My favorite webcartoonist, Shaenon Garrity, is posting 12-panel summaries of X-Files episodes every Friday (because she can), and today she addresses something close to my heart: "Nitpicking details of the setting!" Because Season 3, Episode 19, "Hell Money," is set in San Francisco's Chinatown, and she lives in San Francisco. She pairs script assumption with reality right down the line, pointing out both cliches ("X-Files: Asian-Americans want to tell you colorful stories of your homeland! Reality: In my experience, they mostly want to tell you about their mini-comic." But then Shaenon's acquaintance in all ethnic groups is weighted toward cartoonists.) and obvious assumptions that aren't true ("X-Files: It's possible to hide bodies by burying them in cemeteries. Reality: Okay, this is the big one. San Francisco doesn't have cemeteries.")

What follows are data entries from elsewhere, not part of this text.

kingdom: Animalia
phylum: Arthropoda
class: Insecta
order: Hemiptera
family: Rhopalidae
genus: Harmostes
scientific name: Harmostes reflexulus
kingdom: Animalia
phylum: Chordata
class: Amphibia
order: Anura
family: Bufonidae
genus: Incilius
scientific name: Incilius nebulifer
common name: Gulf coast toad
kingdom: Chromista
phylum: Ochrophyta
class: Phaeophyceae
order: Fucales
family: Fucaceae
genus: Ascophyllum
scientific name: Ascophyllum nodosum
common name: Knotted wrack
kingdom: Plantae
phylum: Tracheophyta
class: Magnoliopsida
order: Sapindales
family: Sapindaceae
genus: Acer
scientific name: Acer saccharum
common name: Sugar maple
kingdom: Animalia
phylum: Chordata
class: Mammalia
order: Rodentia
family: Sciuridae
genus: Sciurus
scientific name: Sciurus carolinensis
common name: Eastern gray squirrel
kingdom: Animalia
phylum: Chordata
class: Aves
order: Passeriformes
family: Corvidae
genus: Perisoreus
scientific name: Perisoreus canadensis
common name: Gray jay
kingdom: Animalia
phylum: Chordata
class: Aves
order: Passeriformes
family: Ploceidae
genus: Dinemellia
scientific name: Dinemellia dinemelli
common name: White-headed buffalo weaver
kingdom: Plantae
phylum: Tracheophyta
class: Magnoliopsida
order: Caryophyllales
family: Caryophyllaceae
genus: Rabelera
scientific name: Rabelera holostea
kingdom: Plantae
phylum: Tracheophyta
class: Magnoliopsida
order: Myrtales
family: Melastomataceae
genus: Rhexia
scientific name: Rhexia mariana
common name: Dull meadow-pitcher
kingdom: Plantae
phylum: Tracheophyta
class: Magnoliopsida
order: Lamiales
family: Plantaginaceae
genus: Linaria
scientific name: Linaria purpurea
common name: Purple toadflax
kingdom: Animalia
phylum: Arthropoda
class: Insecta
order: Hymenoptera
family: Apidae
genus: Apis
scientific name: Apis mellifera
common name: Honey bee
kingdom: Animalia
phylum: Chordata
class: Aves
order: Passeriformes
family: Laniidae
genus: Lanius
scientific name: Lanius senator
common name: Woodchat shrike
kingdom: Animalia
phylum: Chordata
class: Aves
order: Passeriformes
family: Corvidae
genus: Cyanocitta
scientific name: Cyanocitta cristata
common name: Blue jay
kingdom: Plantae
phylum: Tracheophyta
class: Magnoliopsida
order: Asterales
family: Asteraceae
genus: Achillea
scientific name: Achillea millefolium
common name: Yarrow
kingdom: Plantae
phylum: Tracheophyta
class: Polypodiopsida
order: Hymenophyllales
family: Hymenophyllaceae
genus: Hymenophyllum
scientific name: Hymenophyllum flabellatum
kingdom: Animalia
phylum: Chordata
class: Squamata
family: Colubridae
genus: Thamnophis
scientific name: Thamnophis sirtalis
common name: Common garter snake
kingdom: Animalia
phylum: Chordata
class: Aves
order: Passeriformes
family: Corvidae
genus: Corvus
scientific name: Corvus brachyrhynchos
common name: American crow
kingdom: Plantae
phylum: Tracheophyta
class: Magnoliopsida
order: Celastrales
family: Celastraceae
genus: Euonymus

This has got to be the most common, and the least explicable, type of research failure in all media. Most common, because we see it all the dang time. Least explicable, because we all pounce on media set in our familiar territories and nitpick the details. If the writer of that episode were to see a show set in his own home town he'd treat it in exactly the same way. "Ha! In Podunk, Nebraska, the grain silos are all on the west side of town! It's only in West Podunk that they have one near the watertower!"

It's not that complicated, guys. If you're setting a story outside your own stomping ground, go visit the place! If that's not practical, find somebody from there and have her vet the manuscript for you.

Because somebody is from there, and will notice.

Besides, walking out the story territory is fun and, in the case of travel locations, tax-deductible!

This is why all my stories are set in Texas, by the way. It makes walking out the territory so much simpler.